Rudolf Steiner (1861 bis 1925) hat ein immenses Werk hinterlassen, über das sich Anhänger und Gegner heute noch streiten. AFP

Der charismatische Anthroposoph Rudolf Steiner wäre dieses Jahr 150 Jahre alt geworden. Es heisst oft, dass man ihn entweder verehren müsse oder nichts mit ihm anfangen könne. Der Theologe Helmut Zander sieht das im Interview mit swissinfo.ch differenzierter.

swissinfo.ch: Sie haben sich intensiv mit Rudolf Steiners umfangreichem Werk auseinandergesetzt und haben Ihr Wissen in einer Steiner-Biografie publiziert. Trotzdem sind Sie nicht zum Anthroposophen geworden. Weshalb?

Helmut Zander: Wenn man sich intensiver mit der Anthroposophie und dem Christentum beschäftigt – ich bin ja auch Theologe – sieht man, dass es an einigen Punkten ganz fundamentale Unterschiede gibt.

Ein wesentlicher Punkt: Rudolf Steiner hatte die Hoffnung, man könne objektives, absolutes Wissen gewinnen, also im Grunde die Geheimnisse der Welt auflösen.
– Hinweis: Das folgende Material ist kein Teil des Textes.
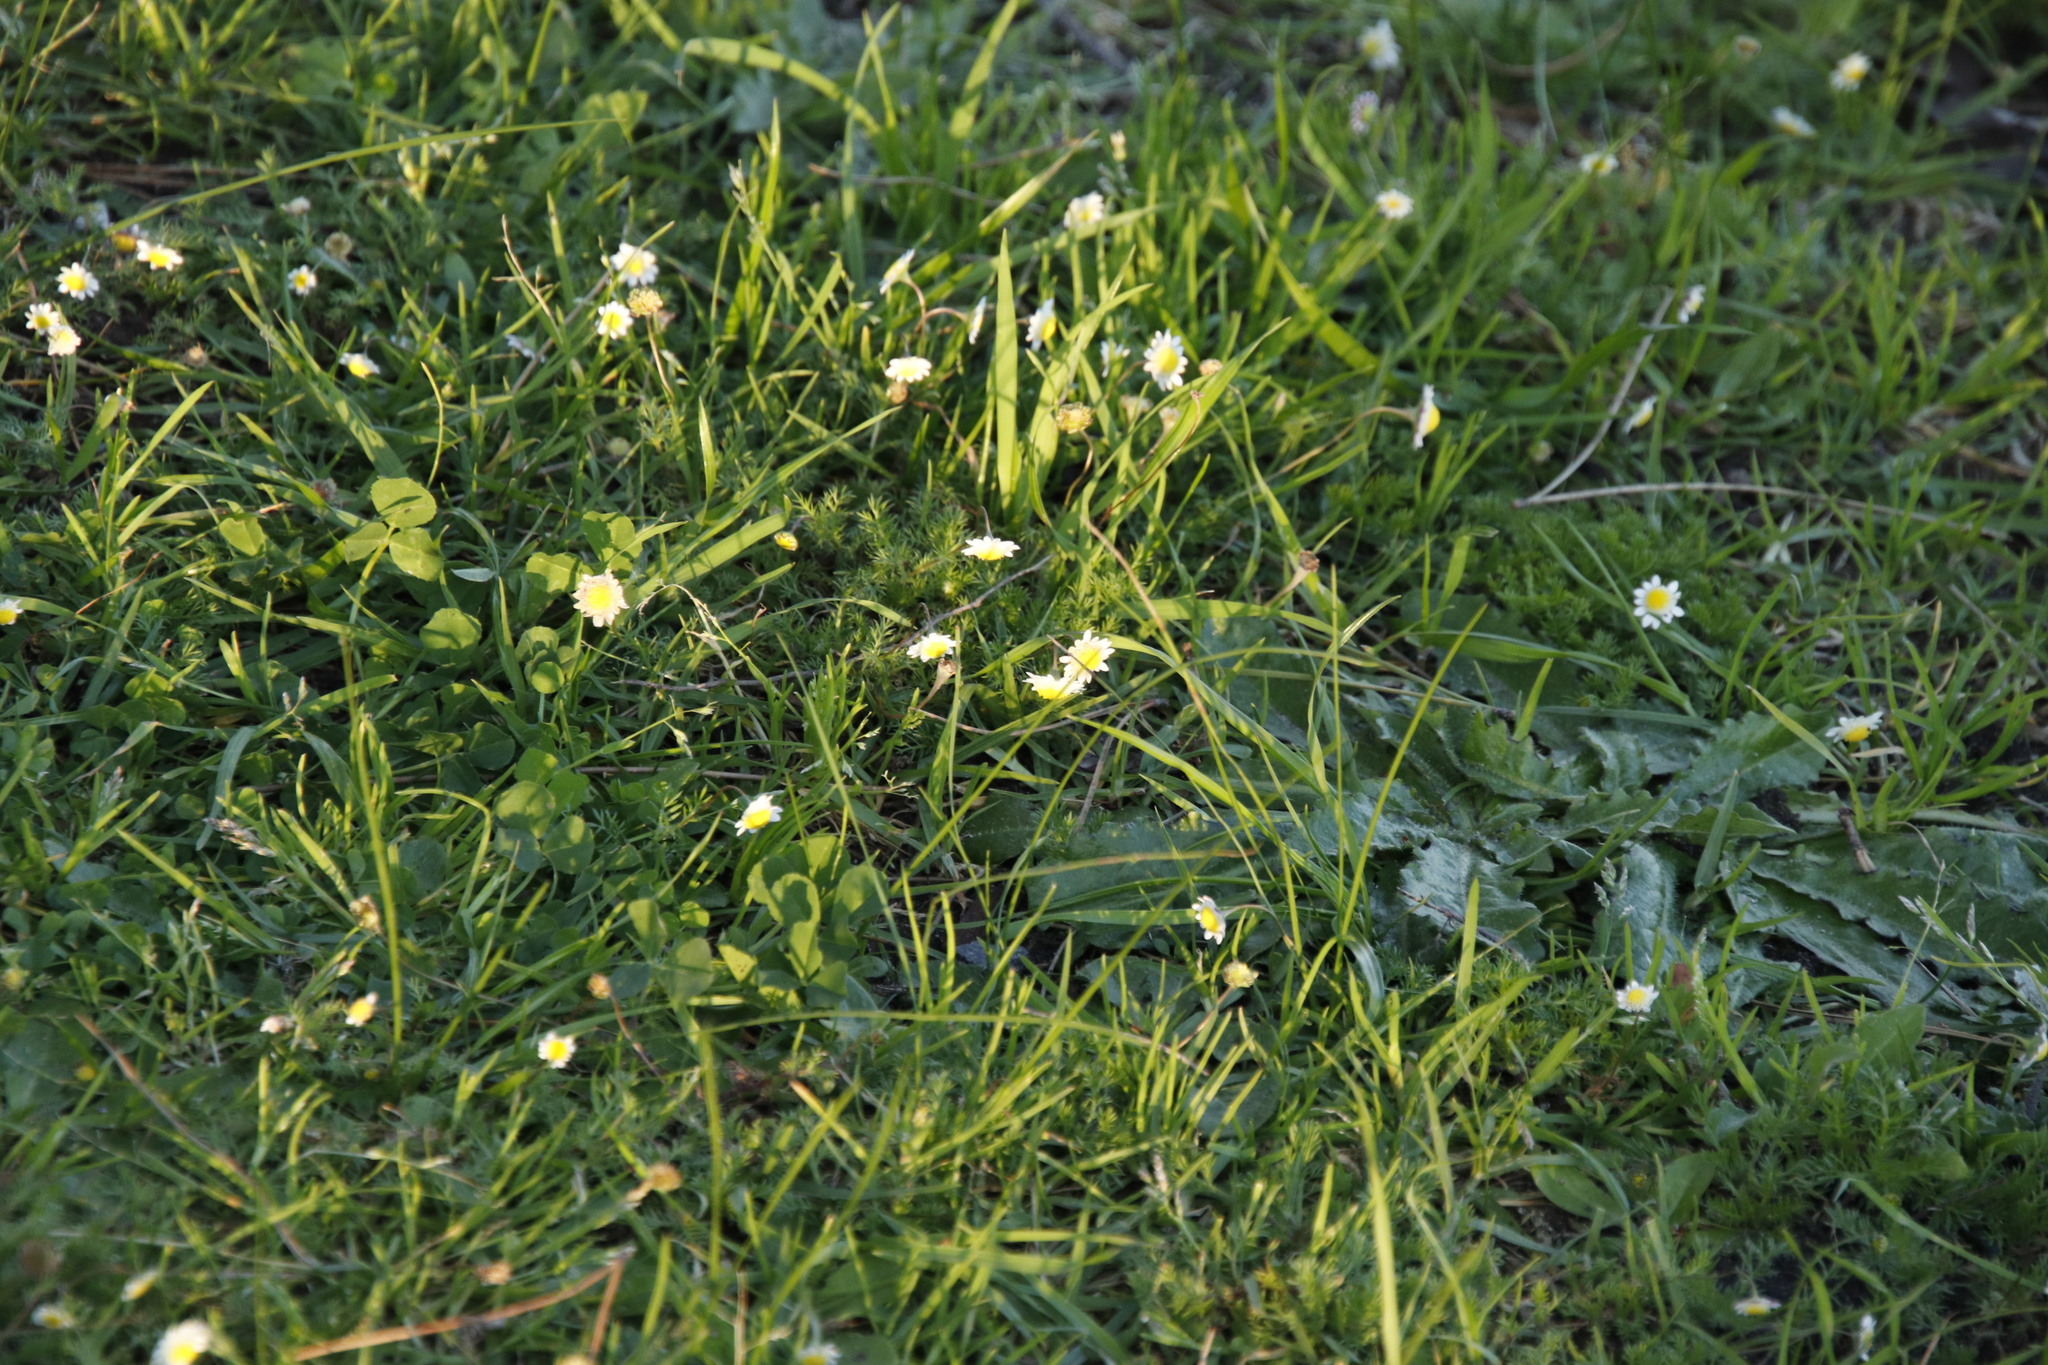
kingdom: Plantae
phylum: Tracheophyta
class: Magnoliopsida
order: Asterales
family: Asteraceae
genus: Cotula
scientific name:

Aber ich bleibe der Meinung, dass wir gewisse Dinge nie wissen werden. Es gehört dazu, dass wir mit begrenztem, regionalem, mit sehr persönlichem Wissen umgehen müssen.

swissinfo.ch: Womit haben Sie mehr Mühe? Mit Steiners geistiger Welt oder mit den praktischen Dingen, die er daraus hervorgebracht hat?

H.Z.: Die Mehrzahl der Praxisbereiche kann man schätzen, man kann sie anwenden. So haben die meisten Menschen, die ihre Kinder auf eine Waldorfschule schicken oder eine Weleda-Heilsalbe nehmen oder biologisch-dynamisch gewachsene Demeter-Tomaten essen, von Anthroposophie keine Ahnung.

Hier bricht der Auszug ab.